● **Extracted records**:
____________________

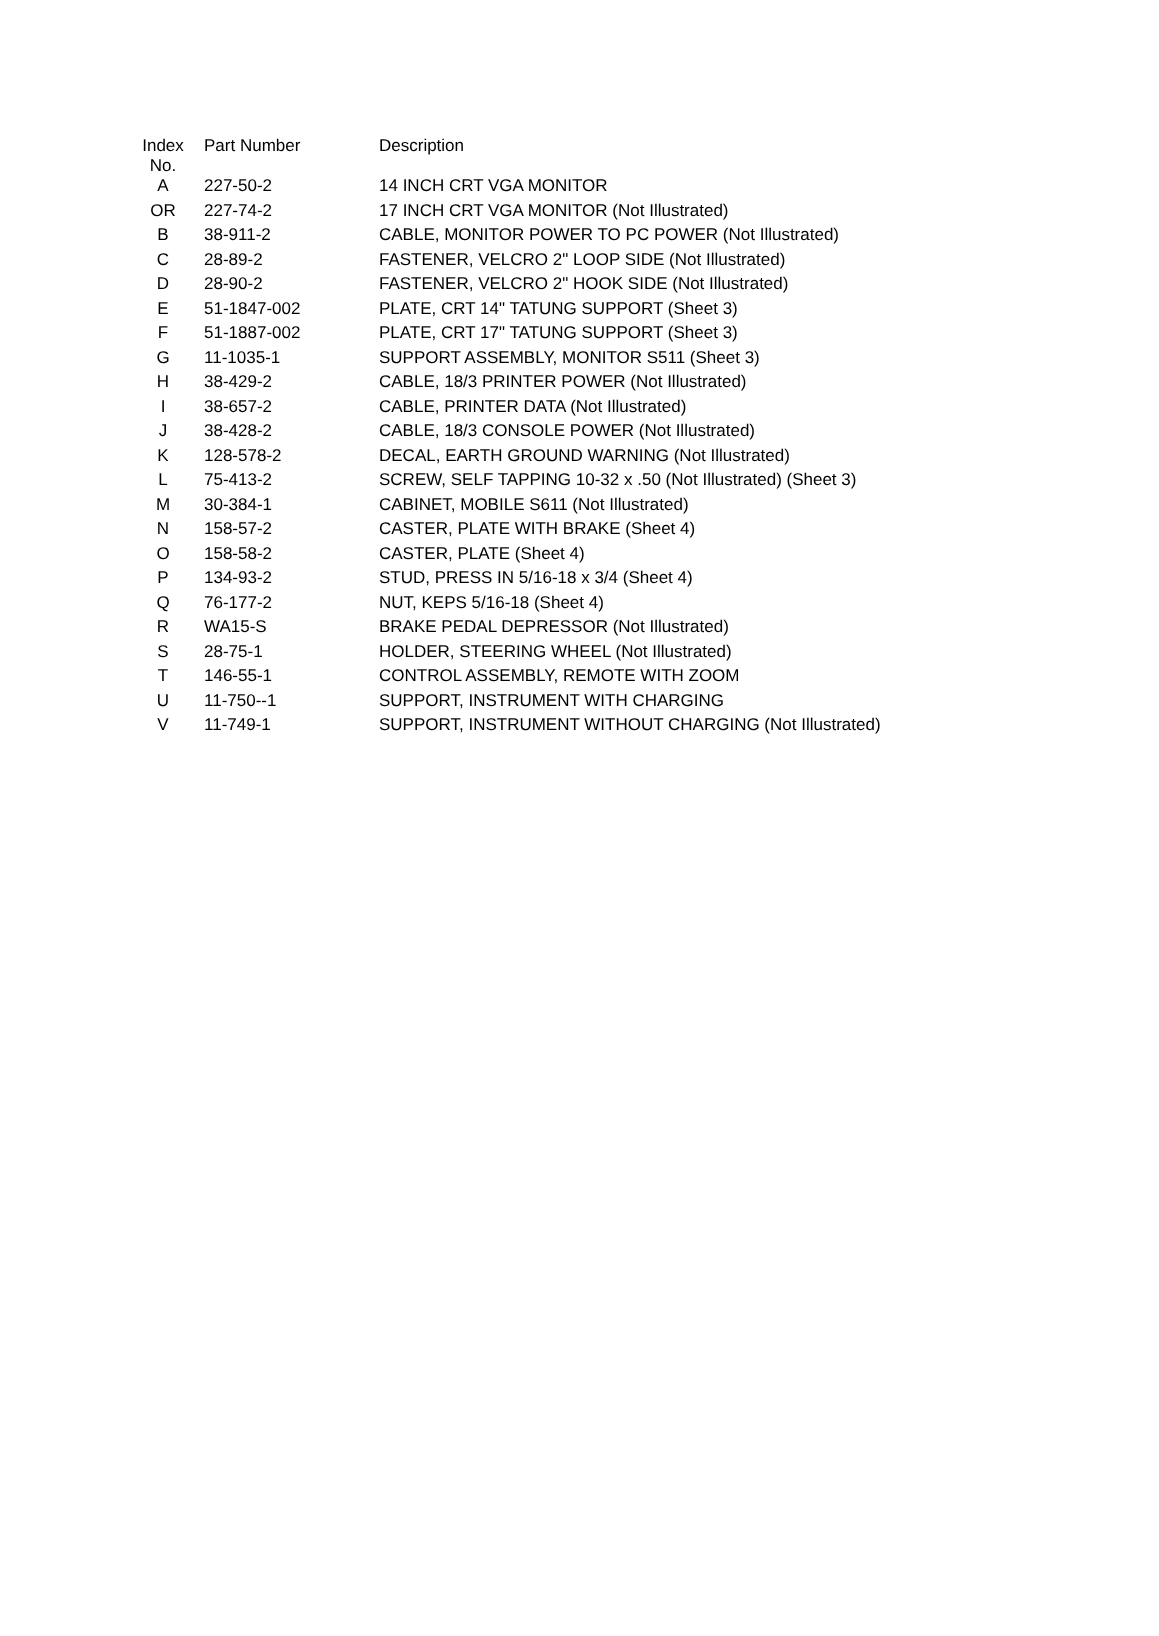| Index No. | Part Number | Description |
| --- | --- | --- |
| A | 227-50-2 | 14 INCH CRT VGA MONITOR |
| OR | 227-74-2 | 17 INCH CRT VGA MONITOR (Not Illustrated) |
| B | 38-911-2 | CABLE, MONITOR POWER TO PC POWER (Not Illustrated) |
| C | 28-89-2 | FASTENER, VELCRO 2" LOOP SIDE (Not Illustrated) |
| D | 28-90-2 | FASTENER, VELCRO 2" HOOK SIDE (Not Illustrated) |
| E | 51-1847-002 | PLATE, CRT 14" TATUNG SUPPORT (Sheet 3) |
| F | 51-1887-002 | PLATE, CRT 17" TATUNG SUPPORT (Sheet 3) |
| G | 11-1035-1 | SUPPORT ASSEMBLY, MONITOR S511 (Sheet 3) |
| H | 38-429-2 | CABLE, 18/3 PRINTER POWER (Not Illustrated) |
| I | 38-657-2 | CABLE, PRINTER DATA (Not Illustrated) |
| J | 38-428-2 | CABLE, 18/3 CONSOLE POWER (Not Illustrated) |
| K | 128-578-2 | DECAL, EARTH GROUND WARNING (Not Illustrated) |
| L | 75-413-2 | SCREW, SELF TAPPING 10-32 x .50 (Not Illustrated) (Sheet 3) |
| M | 30-384-1 | CABINET, MOBILE S611 (Not Illustrated) |
| N | 158-57-2 | CASTER, PLATE WITH BRAKE (Sheet 4) |
| O | 158-58-2 | CASTER, PLATE (Sheet 4) |
| P | 134-93-2 | STUD, PRESS IN 5/16-18 x 3/4 (Sheet 4) |
| Q | 76-177-2 | NUT, KEPS 5/16-18 (Sheet 4) |
| R | WA15-S | BRAKE PEDAL DEPRESSOR (Not Illustrated) |
| S | 28-75-1 | HOLDER, STEERING WHEEL (Not Illustrated) |
| T | 146-55-1 | CONTROL ASSEMBLY, REMOTE WITH ZOOM |
| U | 11-750--1 | SUPPORT, INSTRUMENT WITH CHARGING |
| V | 11-749-1 | SUPPORT, INSTRUMENT WITHOUT CHARGING (Not Illustrated) |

____________________

● **Activity**: Please return all lines above in which the string "MONITOR" is found.

● **Result**:
| A | 227-50-2 | 14 INCH CRT VGA MONITOR |
| OR | 227-74-2 | 17 INCH CRT VGA MONITOR (Not Illustrated) |
| B | 38-911-2 | CABLE, MONITOR POWER TO PC POWER (Not Illustrated) |
| G | 11-1035-1 | SUPPORT ASSEMBLY, MONITOR S511 (Sheet 3) |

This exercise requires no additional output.